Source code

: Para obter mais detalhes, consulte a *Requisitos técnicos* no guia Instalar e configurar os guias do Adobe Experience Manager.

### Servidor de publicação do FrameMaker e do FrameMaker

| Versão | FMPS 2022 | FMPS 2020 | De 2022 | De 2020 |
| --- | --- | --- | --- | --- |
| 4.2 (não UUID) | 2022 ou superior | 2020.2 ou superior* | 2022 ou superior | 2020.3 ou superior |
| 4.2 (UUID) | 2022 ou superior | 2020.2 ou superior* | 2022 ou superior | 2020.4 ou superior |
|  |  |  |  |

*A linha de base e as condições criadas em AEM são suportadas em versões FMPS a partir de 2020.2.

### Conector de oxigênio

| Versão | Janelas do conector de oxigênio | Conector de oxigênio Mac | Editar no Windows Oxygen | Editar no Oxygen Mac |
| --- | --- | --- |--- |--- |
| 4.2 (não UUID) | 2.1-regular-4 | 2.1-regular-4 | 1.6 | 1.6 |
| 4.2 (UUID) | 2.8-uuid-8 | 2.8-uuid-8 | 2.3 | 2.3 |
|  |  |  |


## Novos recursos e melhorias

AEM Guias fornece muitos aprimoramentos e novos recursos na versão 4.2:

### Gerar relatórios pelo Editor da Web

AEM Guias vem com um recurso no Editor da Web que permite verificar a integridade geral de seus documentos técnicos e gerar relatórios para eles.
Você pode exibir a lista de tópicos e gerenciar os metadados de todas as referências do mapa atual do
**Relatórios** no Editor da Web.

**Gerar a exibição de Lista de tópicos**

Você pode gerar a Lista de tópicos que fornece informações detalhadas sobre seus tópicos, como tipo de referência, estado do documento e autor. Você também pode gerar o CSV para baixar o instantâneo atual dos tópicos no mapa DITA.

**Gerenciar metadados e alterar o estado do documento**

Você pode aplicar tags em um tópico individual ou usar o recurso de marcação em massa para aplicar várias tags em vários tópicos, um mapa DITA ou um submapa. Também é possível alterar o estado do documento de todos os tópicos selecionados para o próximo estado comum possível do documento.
= = = = =
■ Exercise directions:
Word for word, reproduce the listing above from its start up to and including the line that has "## Novos recursos e melhorias". Give only those lines.

■ Solution to this task:
Source code

: Para obter mais detalhes, consulte a *Requisitos técnicos* no guia Instalar e configurar os guias do Adobe Experience Manager.

### Servidor de publicação do FrameMaker e do FrameMaker

| Versão | FMPS 2022 | FMPS 2020 | De 2022 | De 2020 |
| --- | --- | --- | --- | --- |
| 4.2 (não UUID) | 2022 ou superior | 2020.2 ou superior* | 2022 ou superior | 2020.3 ou superior |
| 4.2 (UUID) | 2022 ou superior | 2020.2 ou superior* | 2022 ou superior | 2020.4 ou superior |
|  |  |  |  |

*A linha de base e as condições criadas em AEM são suportadas em versões FMPS a partir de 2020.2.

### Conector de oxigênio

| Versão | Janelas do conector de oxigênio | Conector de oxigênio Mac | Editar no Windows Oxygen | Editar no Oxygen Mac |
| --- | --- | --- |--- |--- |
| 4.2 (não UUID) | 2.1-regular-4 | 2.1-regular-4 | 1.6 | 1.6 |
| 4.2 (UUID) | 2.8-uuid-8 | 2.8-uuid-8 | 2.3 | 2.3 |
|  |  |  |


## Novos recursos e melhorias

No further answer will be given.